Almost completely true, actually. If you have a (mainland) European unbranded Nokia you get your firmware almost as soon as it's released, if you have an unbranded phone from elsewhere (e.g. somewhere as far away as the UK) then you will have to wait anything up to three months before they finish the "language variant" for your model.
If you have an operator branded model you will have to wait anything up to another six months for the operator to add their branding and apps then remove most of the useful features. And that's if the operator is still planning to carry the phone at the end of those six months, if not then you probably won't get the update or any future ones.
For example, if you had an unbranded EU N97 you got v21 in February 2010, for UK models you had to wait until the end of March (not too bad), but if you had one from Vodafone you didn't get it until September (after the v22 had been released).
Nope, copy and paste, along with tons of handy features, were "removed" from WinPhone 7 because MS thinks no one uses it.
Why I say WinPhone 7 steps a whole decade back to the PalmOS 5 days.
I stll prefer my WinMo6 phone. Much more freedom to do what I want with it. No walled garden crap. And oh, it comes with an office suite pre-installed. I actually hate lugging laptops around.
so the challenge is going to be not if they can itterate, but can they get out of the cycle they have with their Enterprise software and itterate in 3-6 month "chunks" rather than the 2 years (or longer) that they are used to
I can live without cut'n'paste for a few more weeks (but not another 6 months)
I'm finding a lack of decent apps (why doesn't Bing look at Google Navigation on the Android and release something similar) and no background apps really annoying (want to listen to streaming music - even from your own server over WiFi - while checking email ... no can do)
... on my WinMob6.1 Samsung Omnia. OK, it's because I can't find the "template messages that are MY templates not some non-changeable preset crap" feature that my old V3i RAZR had, but I do it... (Start a message from the conversation view, copy previous, paste, send, job done).
So it's a FAIL for WM6.1 for not having the feature I really want, and a FAIL for WP7 for only now providing the alternative feature that I use to work around the first FAIL.
(If someone knows how to create my own template messages that work like the ones the RAZR had, please tell me!!!)
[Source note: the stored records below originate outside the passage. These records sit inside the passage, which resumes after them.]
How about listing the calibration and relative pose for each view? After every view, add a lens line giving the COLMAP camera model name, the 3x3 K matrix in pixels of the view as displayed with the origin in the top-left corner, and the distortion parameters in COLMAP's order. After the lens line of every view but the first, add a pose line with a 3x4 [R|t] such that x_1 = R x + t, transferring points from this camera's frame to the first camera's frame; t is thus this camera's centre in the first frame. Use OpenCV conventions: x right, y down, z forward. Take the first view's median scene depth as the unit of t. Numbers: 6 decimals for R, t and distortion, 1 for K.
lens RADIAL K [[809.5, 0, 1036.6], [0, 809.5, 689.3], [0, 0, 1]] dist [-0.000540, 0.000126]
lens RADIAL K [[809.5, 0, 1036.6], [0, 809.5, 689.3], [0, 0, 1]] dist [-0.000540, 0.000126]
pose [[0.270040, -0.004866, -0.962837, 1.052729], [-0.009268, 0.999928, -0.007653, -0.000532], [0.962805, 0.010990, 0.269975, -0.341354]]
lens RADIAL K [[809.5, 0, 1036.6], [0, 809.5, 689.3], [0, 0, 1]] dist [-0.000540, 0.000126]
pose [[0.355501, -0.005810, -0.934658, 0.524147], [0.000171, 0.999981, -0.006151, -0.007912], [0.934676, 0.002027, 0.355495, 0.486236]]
I once owned a Sharp V-402SH, back in 2004, and that phone had copy and paste in it. It chould shoot pics to a friend i was trying to meet in an Ueno train station while we were talking. 3-pic triangulation and meet-up, while copying and pasting in the phone while walking. The phone also had an FM tuner, an analog TV antenna and, more. Stuff that is passe today was in that phone back then. Why was it so low a priority for ms (or any phone maker) to get copy and paste into a handset?
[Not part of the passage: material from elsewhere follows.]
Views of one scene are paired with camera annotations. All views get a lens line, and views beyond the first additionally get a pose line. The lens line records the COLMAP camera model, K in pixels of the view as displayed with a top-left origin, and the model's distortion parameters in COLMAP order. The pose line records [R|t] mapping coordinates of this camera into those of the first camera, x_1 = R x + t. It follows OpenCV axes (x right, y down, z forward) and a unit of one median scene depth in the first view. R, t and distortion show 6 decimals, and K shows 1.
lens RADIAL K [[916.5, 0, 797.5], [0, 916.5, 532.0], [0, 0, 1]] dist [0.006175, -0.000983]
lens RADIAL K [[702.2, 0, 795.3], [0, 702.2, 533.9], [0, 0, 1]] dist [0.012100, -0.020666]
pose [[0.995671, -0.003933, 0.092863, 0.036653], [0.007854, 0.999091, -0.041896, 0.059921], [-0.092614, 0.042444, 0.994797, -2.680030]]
I think Ballmer really believes all of the lies that he says.
He believes that Microsoft is still number one and that people love both Microsoft and himself.
He thinks that people still take him seriously and that his lies are motivational and inspiring.
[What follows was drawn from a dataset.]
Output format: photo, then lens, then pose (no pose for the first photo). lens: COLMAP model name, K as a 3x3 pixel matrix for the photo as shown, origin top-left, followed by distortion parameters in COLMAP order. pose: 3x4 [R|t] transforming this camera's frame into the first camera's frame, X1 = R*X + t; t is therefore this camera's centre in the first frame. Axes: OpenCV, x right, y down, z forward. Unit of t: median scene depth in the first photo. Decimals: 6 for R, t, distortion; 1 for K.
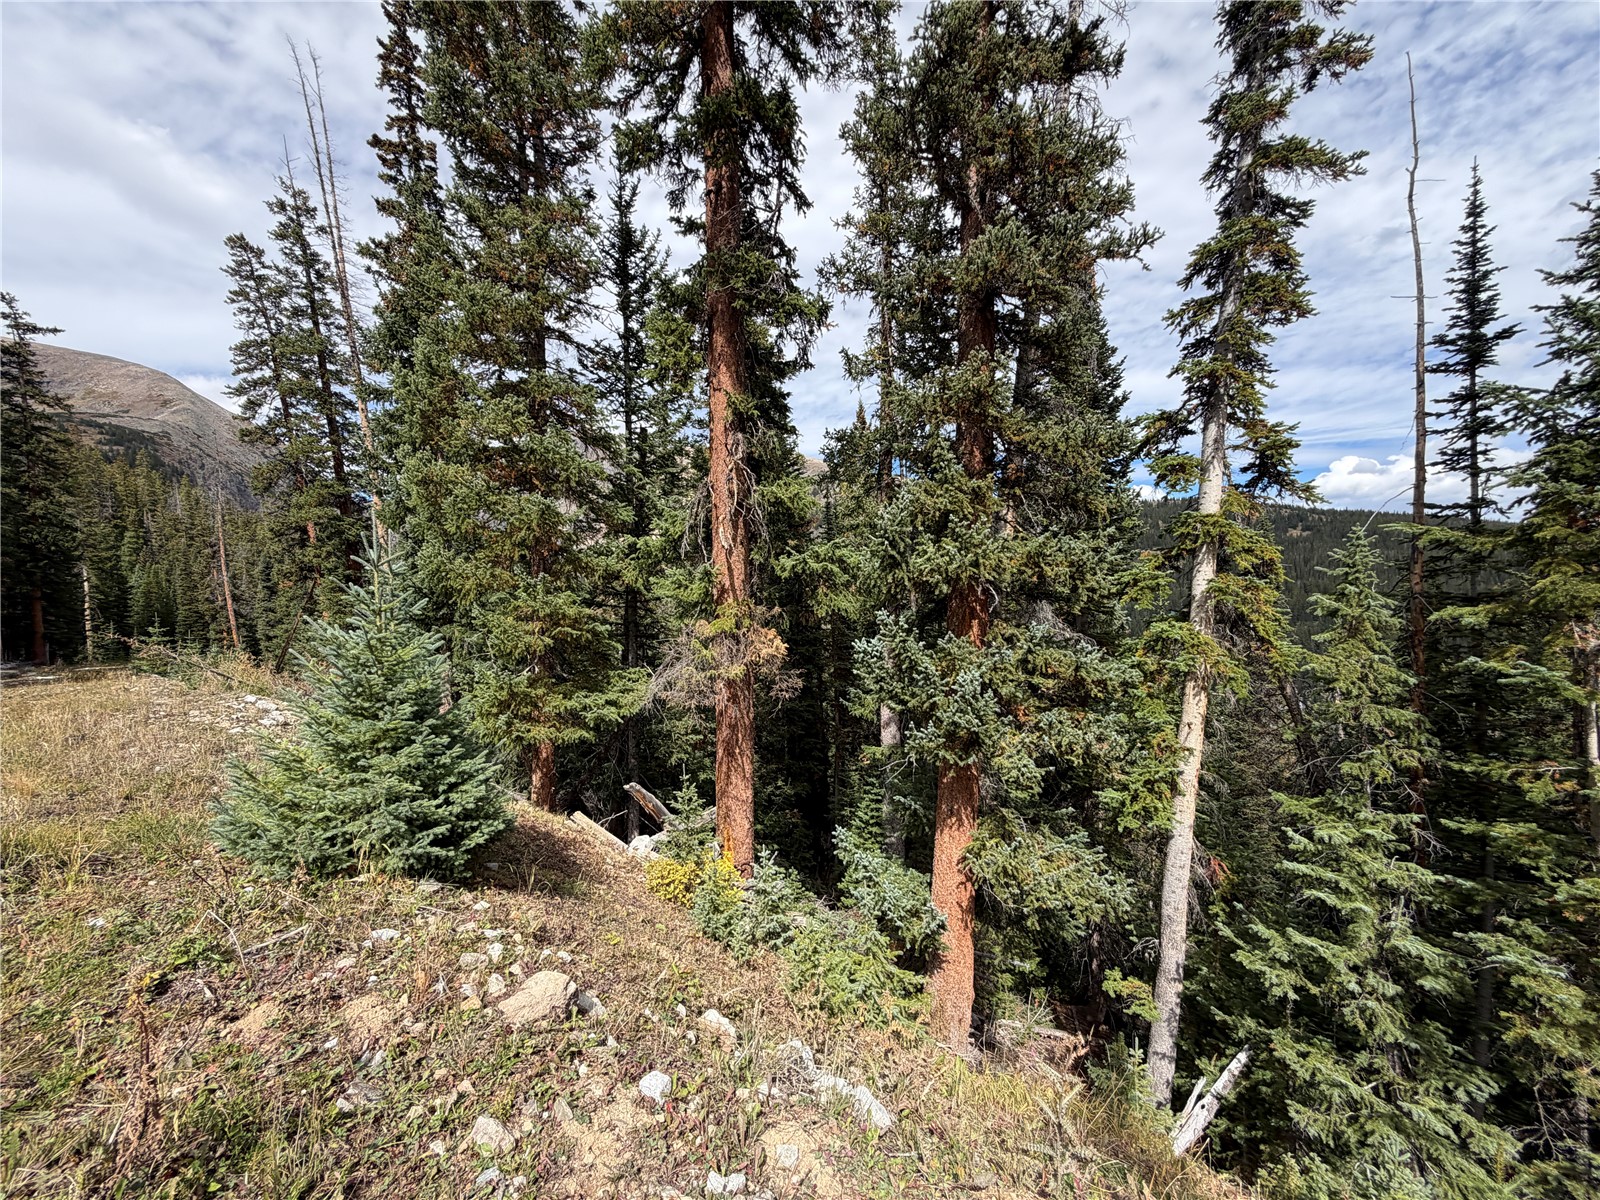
lens RADIAL K [[636.5, 0, 793.9], [0, 636.5, 598.1], [0, 0, 1]] dist [0.000941, -0.000211]
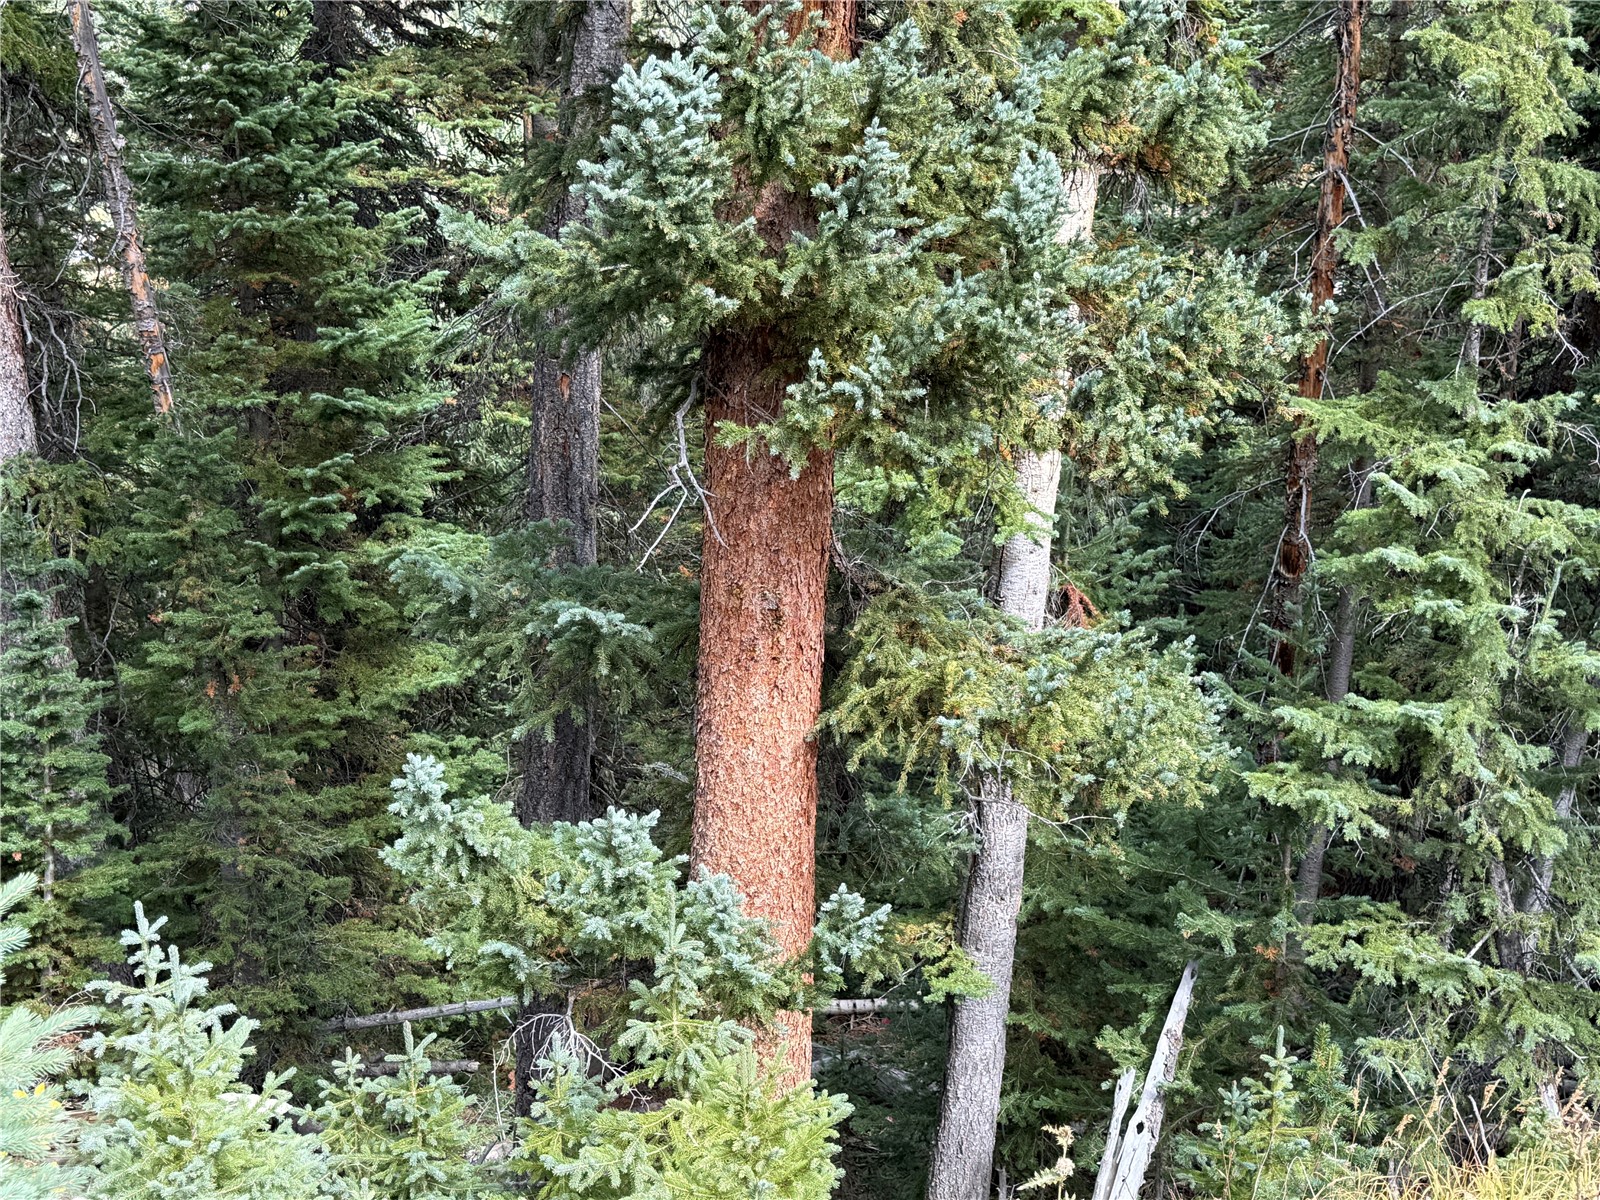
lens RADIAL K [[2045.6, 0, 793.1], [0, 2045.6, 617.5], [0, 0, 1]] dist [0.100232, 0.000000]
pose [[0.731443, -0.223108, 0.644371, -0.318736], [0.000730, 0.945216, 0.326445, 0.002424], [-0.681903, -0.238305, 0.691534, 0.227288]]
In my opinion they are pathetic and comical at best.
Just hand over your money and Microsoft will fix everything for you, at a later date of course, maybe when they get around to it, if it doesn't cost them too much.
They wouldn't just abandon something that their "valued customers" paid their hard earned money for, would they? (like they have done numerous times in the past).
If you buy into the delusional lies that constantly come out of Steve Ballmers mouth then you must have a lot more disposable income than I do and be willing to throw it away on grossly over priced rubbish.